26 582
Ontslag van de minister van Landbouw, Natuurbeheer en Visserij

nr. 1
BRIEF VAN DE MINISTER-PRESIDENT, MINISTER VAN ALGEMENE ZAKEN

Aan de Voorzitter van de Tweede Kamer der Staten-Generaal

's-Gravenhage, 7 juni 1999

Ter informatie van uw Kamer doe ik u hierbij toekomen een afschrift van de brief van heden, waarin de minister van Landbouw, Natuurbeheer en Visserij mij verzoekt zijn aanvraag tot inwilliging van het ontslag als minister aan Hare Majesteit de Koningin door te geleiden. Bij deze brief teken ik het volgende aan.

De problemen bij de herstructurering van de varkenshouderij, alsmede de opvattingen van de minister van Landbouw, Natuurbeheer en Visserij daarover, zijn de afgelopen maanden herhaaldelijk in de ministerraad besproken. Bij de door minister Apotheker in overweging gegeven beleidslijn zijn bedenkingen geuit van beleidsmatige, juridische, financiële en uitvoeringstechnische aard.

Medio april is in de ministerraad afgesproken dat in elk geval de begin juni te verwachten uitspraak inzake het bij het gerechtshof van Den Haag hangende spoedappèl zou worden afgewacht, teneinde vervolgens tot nadere besluitvorming te komen op dit complexe dossier. De ministerraad zal het onderwerp opnieuw bespreken, zodra de minister van LNV daartoe voorstellen doet. De constatering van minister Apotheker dat hij voor het door hem voorgestane beleid onvoldoende politiek draagvlak heeft kunnen verwerven, gaat aan het bovenstaande voorbij.

De Minister-President,

Minister van Algemene Zaken,

W. Kok

BIJLAGE

Aan de heer W. Kok

Minister-President

's-Gravenhage, 7 juni 1999

Hierbij deel ik u mede, dat ik geen mogelijkheden zie mijn deelname aan het Kabinet voort te zetten. De navolgende overwegingen hebben hierbij een doorslaggevende rol gespeeld.

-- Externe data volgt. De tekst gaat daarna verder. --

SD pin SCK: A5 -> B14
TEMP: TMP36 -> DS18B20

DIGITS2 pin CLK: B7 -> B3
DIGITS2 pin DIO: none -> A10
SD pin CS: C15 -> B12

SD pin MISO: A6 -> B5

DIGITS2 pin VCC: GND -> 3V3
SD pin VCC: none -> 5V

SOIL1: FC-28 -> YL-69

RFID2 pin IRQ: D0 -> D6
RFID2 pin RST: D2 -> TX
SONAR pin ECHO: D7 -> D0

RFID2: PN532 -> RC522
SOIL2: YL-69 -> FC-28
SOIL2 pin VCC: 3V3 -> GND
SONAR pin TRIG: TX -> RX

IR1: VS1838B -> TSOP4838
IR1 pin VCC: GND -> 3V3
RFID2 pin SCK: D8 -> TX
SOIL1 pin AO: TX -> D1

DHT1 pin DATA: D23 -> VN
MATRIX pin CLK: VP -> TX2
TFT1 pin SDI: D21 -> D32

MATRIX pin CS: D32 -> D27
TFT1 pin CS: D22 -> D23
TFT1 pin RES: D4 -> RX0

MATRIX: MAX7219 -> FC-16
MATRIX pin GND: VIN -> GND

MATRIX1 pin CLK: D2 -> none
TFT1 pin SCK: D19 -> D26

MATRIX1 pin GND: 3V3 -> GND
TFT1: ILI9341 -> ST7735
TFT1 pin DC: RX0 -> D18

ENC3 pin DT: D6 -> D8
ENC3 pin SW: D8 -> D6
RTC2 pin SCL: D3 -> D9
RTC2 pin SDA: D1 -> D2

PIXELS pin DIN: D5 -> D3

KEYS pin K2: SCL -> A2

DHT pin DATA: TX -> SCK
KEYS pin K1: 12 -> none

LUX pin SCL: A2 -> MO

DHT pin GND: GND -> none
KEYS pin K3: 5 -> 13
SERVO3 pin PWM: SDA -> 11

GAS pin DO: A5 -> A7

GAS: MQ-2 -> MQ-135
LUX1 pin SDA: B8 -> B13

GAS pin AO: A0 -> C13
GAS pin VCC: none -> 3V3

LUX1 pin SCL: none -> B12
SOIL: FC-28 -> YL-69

Zoals u bekend ben ik sinds eind vorig jaar geconfronteerd met beperkingen ten aanzien van het door mijn voorgestane beleid voor de varkenshouderij. Dit beleid was erop gericht binnen deze kabinetsperiode o.a. de milieudoelstellingen voor de varkenssector te realiseren. Ik stuitte daarbij op juridische belemmeringen bij de uitvoering van de Wet herstructurering varkenshouderij.

Ik constateerde dat de in de huidige wet beoogde aanpak niet tot resultaten zou kunnen leiden als gevolg van te voorziene jarenlange juridische procedures. Ik heb daarop een alternatieve aanpak ontwikkeld die de beoogde doelen alsnog binnen aanvaardbare termijn realiseerbaar zou maken.

Ik moet constateren, dat ik onvoldoende politiek draagvlak heb kunnen verwerven om dit alternatief onverkort in te zetten. Hierdoor is een belangrijke mogelijkheid om tot een voortvarende herstructurering van de sector te komen en uit de juridische impasse te geraken, niet benut.

Dit betreur ik ten zeerste.

Ik heb mij daarom de afgelopen weken diepgaand beraden op mijn positie en hieruit de uiterste consequentie getrokken. Ik verzoek u bijgaande ontslagaanvrage aan Hare Majesteit de Koningin door te geleiden.